Uzun süren gerilimin ardından Rusya ve Ukrayna, son aylarda ilk kez diyalog sinyalleri veriyor. Müzakerelerin yeniden başlaması için kilit koşul, tarafların esir değişimi konusunda anlaşması ve ateşkes önerilerini incelemesi oldu. Ancak ihtiyatlı iyimserliğe rağmen, taraflar temel anlaşmazlıklarını sürdürüyor, bu da barış çabalarının önünü belirsizleştiriyor.
19 Mayıs’ta Rusya Devlet Başkanı Vladimir Putin ve ABD Başkanı Donald Trump arasında iki saatten fazla süren bir telefon görüşmesi gerçekleşti. Putin, görüşmenin “açık, yoğun ve yapıcı” olduğunu belirterek, Moskova’nın Kiev’le müzakerelere hazır olduğunu teyit etti. Ancak Rus lider, herhangi bir anlaşmanın “çatışmanın kökenindeki nedenleri” dikkate alması gerektiğini vurguladı – bu ifade, Rusya’nın Ukrayna’nın tarafsız statüsü ve yeni toprak düzenlemelerinin tanınması taleplerine bir göndermeydi.
Ukrayna tarafı ise ateşkesi tartışmaya açık olduğunu ancak toprak tavizlerini reddettiğini açıkladı. Devlet Başkanı Volodimir Zelenski, Kiev’in “kendi topraklarından” asker çekmeyeceğini ve NATO ile entegrasyon hedefinden vazgeçmeyeceğini söyledi. Bununla birlikte, Rusya ile bir mutabakat imzalanması ihtimalini kabul etti, ancak yalnızca koşulların detaylıca incelenmesinin ardından.
Arabulucu rolündeki Donald Trump, Moskova ve Kiev arasındaki müzakerelerin “derhal” başlayacağını duyurdu. Ancak bu açıklama, Avrupalı müttefiklerin tepkisini çekti. Trump, bir yandan doğrudan diyaloğu desteklerken, diğer yandan Rusya ile ticari ilişkilerin yeniden başlatılabileceğini ima etti. ABD Başkan Yardımcısı JD Vance, “somut ilerleme” görülmezse Washington’ın müzakerelerden çekilebileceği uyarısında bulundu.

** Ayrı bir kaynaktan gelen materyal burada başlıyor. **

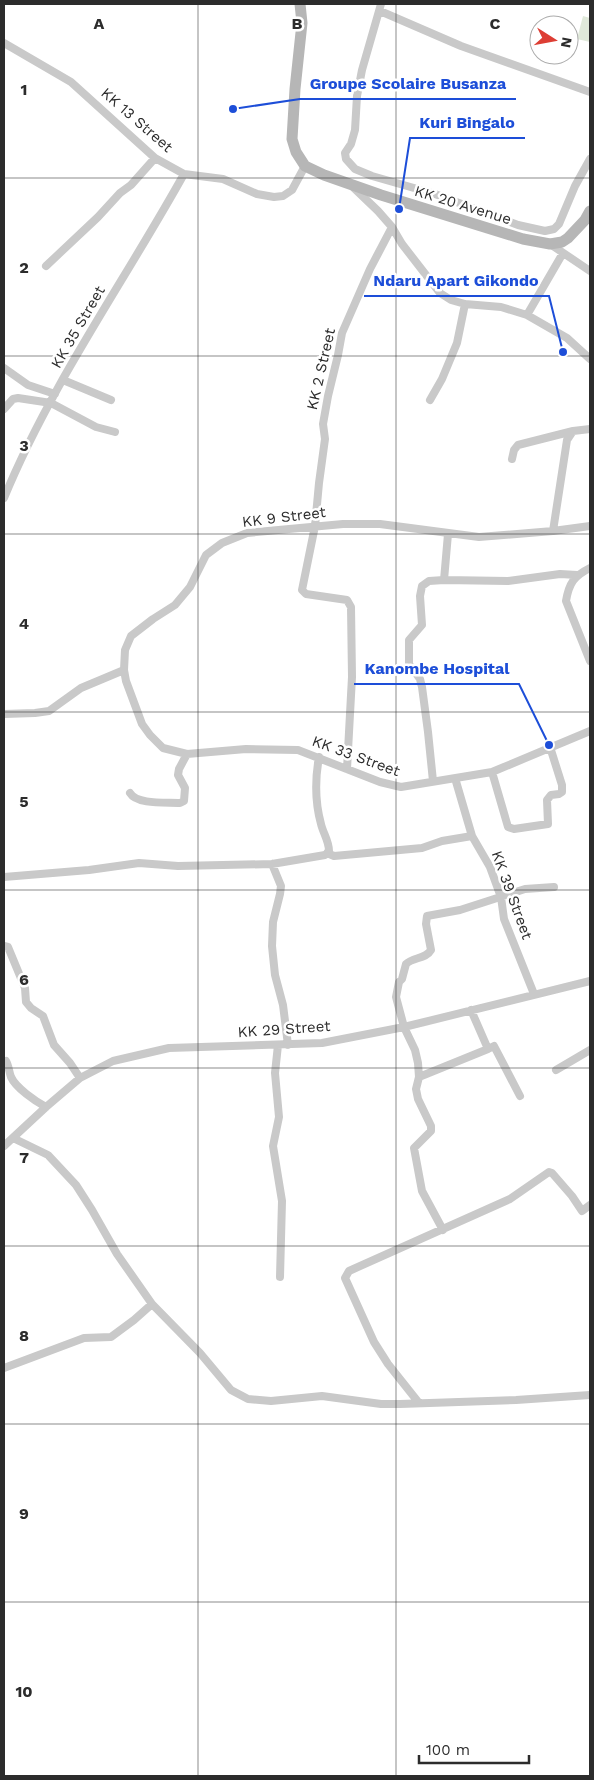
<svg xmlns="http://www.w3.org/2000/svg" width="594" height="1780" viewBox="0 0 594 1780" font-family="'Work Sans',sans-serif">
<rect width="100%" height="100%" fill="#fff"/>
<path fill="#e0e9da" d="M 583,16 L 590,18 L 590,42 L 577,39 Z"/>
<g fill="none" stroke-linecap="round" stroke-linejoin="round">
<path stroke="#c9c9c9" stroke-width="8" d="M 381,4 L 362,70 L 357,96 L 355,130 L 351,144 L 345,153 L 346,159 L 355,169 L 372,176 L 435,194 L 518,225 L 545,231 L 554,229 L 559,224 L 575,186 L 590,159
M 380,11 L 461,46 L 590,92
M 4,43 L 71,82 L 155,158 L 184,174 L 223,179 L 257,194 L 274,197 L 283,196 L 292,190 L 305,166
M 354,188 L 378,211 L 392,227 L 402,244 L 440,293 L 451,300 L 465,304 L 501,307 L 527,315 L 567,338 L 590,359
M 550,244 L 590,271
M 46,266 L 98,217 L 120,193 L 131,185 L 155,158
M 527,315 L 563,253
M 4,368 L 28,385 L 55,394
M 63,380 L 111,400
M 430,400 L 442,379 L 457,343 L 465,304
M 4,409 L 13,399 L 18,398 L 51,403 L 96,427 L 115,432
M 512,459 L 514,450 L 518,445 L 573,431
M 4,498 C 51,384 124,282 184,174
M 553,531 L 567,440 L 573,431 L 590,429
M 448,534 L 444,580 L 508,581 L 560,574 L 577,575
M 590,568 C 574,576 569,583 566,601 L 590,661
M 124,670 L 126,681 L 142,724 L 150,735 L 163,748 L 187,754 L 246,749 L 298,750 L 380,782 L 401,787 L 492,772 L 590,731
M 4,714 L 35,713 L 49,711 L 81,688 L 124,670 L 125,650 L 131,636 L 153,619 L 175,605 L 190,587 L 206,555 L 222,543 L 247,533 L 343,524 L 380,524 L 479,537 L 553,531 L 590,526
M 347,769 L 352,677 L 351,607 L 347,600 L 306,594 L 302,590 L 315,526 L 319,483 L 325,439 L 323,424 L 328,396 L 338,355 L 342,333 L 370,269 L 392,227
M 492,772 L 508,827 L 514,829 L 548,824 L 547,800 L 551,795 L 559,794 L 562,792 L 562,785 L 550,747
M 455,778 L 472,836 L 490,867 L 501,897 L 504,919 L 534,994
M 433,781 L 428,732 L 422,687 L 420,679 L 409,664 L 409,640 L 422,625 L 420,596 L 422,586 L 429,581 L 444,580
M 130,793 C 137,805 167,802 180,803 L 184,801 L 185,788 L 178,775 L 179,769 L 187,754
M 327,853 L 334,856 L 422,848 L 442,841 L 472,836
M 272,864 L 281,886 L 280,894 L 273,922 L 272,946 L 275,975 L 283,1005 L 288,1045
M 4,877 L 89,870 L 139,863 L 178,866 L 272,864 L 325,855 L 329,851 C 329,841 323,833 321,824 C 315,802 315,779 319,757
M 4,946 L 8,947 L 25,988 L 26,1002 L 31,1008 L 43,1016 L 54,1045 L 70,1063 L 80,1078
M 278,1045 L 275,1073 L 279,1117 L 273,1146 L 282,1201 L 280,1277
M 488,1049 L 494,1046 L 520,1096
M 6,1061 C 9,1066 9,1072 11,1077 C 16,1088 35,1101 46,1107
M 556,1070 L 590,1050
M 419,1077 L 488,1049 L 471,1010
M 4,1146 L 46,1107 L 80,1078 L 113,1061 L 169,1048 L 322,1043 L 404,1027 L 590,981
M 443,1230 L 422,1191 L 414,1148 L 431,1131 L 431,1126 L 418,1099 L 416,1089 L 419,1077 L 418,1063 L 415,1050 L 404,1027 L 396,997 L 399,982 L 402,979 L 406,964 C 413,957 426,959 431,950 L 426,924 L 427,916 L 460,910 L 525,889 L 554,887
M 152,1304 L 200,1353 L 231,1390 L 248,1399 L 271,1401 L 322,1396 L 381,1404 L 400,1404 L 516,1400 L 590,1395
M 4,1368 L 84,1338 L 111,1337 L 134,1320 L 152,1304 L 117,1254 L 92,1210 L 76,1185 L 48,1155 L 13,1138
M 419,1403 L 388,1364 L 374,1342 L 345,1278 L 349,1271 L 510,1199 L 549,1172 L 552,1173 L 572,1196 L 582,1211 L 590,1205"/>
<path stroke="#b6b6b6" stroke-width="11" d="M 300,4 L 302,23 L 295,89 L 292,139 L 296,152 L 305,166 L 324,175 L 381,195 L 523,239 L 550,244 L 562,242 L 568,238 L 585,220 L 590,211"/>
</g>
<path fill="none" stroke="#2c2c2c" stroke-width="1" stroke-opacity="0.55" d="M 198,4 L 198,1776M 396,4 L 396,1776M 4,178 L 590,178M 4,356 L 590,356M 4,534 L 590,534M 4,712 L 590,712M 4,890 L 590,890M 4,1068 L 590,1068M 4,1246 L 590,1246M 4,1424 L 590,1424M 4,1602 L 590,1602"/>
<g text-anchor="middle" stroke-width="5" stroke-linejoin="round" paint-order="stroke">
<g font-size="15" fill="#2c2c2c" stroke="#fff">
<text transform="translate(137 120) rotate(41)" y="5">KK 13 Street</text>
<text transform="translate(463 205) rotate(17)" y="5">KK 20 Avenue</text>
<text transform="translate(78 327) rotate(-60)" y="5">KK 35 Street</text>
<text transform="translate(321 369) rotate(-77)" y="5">KK 2 Street</text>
<text transform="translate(284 517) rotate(-7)" y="5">KK 9 Street</text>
<text transform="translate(356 756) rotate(20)" y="5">KK 33 Street</text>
<text transform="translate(512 895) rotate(70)" y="5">KK 39 Street</text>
<text transform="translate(284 1029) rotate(-4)" y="5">KK 29 Street</text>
</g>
</g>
<g font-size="16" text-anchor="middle" font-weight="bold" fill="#2c2c2c" stroke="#fff" stroke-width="5" stroke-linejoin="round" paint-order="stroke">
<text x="99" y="29">A</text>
<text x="297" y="29">B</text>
<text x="495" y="29">C</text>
<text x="24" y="95">1</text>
<text x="24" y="273">2</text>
<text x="24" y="451">3</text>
<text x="24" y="629">4</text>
<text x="24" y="807">5</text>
<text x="24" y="985">6</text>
<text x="24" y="1163">7</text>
<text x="24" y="1341">8</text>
<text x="24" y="1519">9</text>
<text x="24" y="1697">10</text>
</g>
<path fill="none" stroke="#1d4ed8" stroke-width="2" d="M233 109L300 99H516M399 209L410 138H525M563 352L549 296H364M549 745L519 684H354"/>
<g fill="#1d4ed8" stroke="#fff" stroke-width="2">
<circle cx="233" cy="109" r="5"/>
<circle cx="399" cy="209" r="5"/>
<circle cx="563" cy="352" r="5"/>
<circle cx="549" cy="745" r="5"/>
</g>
<g font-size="16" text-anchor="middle" font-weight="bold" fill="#1d4ed8" stroke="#fff" stroke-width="5" stroke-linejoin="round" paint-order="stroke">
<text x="408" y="89">Groupe Scolaire Busanza</text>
<text x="467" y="128">Kuri Bingalo</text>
<text x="456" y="286">Ndaru Apart Gikondo</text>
<text x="437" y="674">Kanombe Hospital</text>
</g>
<rect width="594" height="1780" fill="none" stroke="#2c2c2c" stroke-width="10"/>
<g transform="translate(554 40) rotate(101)"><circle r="24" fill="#ffffff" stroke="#ababab"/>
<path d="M0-4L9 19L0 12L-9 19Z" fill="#dd3e34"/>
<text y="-8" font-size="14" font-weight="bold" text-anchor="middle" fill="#2c2c2c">N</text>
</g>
<path d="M419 1755v8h110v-8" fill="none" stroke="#2c2c2c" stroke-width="2.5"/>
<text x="426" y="1755" font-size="15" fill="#2c2c2c" stroke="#ffffff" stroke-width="4" paint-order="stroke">100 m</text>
</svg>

16 Mayıs’ta İstanbul’da, üç yıl sonra ilk kez Rus ve Ukraynalı heyetler doğrudan görüştü. Taraflar, “1000’e 1000” formülüyle büyük çaplı bir esir değişimi konusunda anlaştı. Bu adım, olası bir ateşkes öncesinde güven inşası olarak değerlendiriliyor. Ancak Rusya’nın, Ukrayna’nın Batı’dan silah alımını durdurması ve yeni sınırları tanıması gibi koşulları, Kiev tarafından “kabul edilemez” olarak nitelendirildi.
Uzmanlar, müzakerelerin kırılganlığını koruduğu konusunda hemfikir. Rusya, askeri kazanımlarını kalıcı hale getirmek isterken, Ukrayna Batı’nın desteğiyle toprak bütünlüğünü korumayı hedefliyor. ABD Dışişleri Bakanı Marco Rubio, “Putin’in tam olarak ne istediğini anlamadıklarını” belirterek Moskova’dan net koşullar sunmasını talep etti.
Önümüzdeki günlerde diplomatik temasların artması bekleniyor, ancak cephede köklü bir değişim olmadan uzlaşma ihtimali düşük. Siyaset bilimci Nikita Mendkoviç, “Eğer savaş alanındaki denge değişirse, Rusya’nın talepleri daha da sertleşebilir” yorumunu yaptı.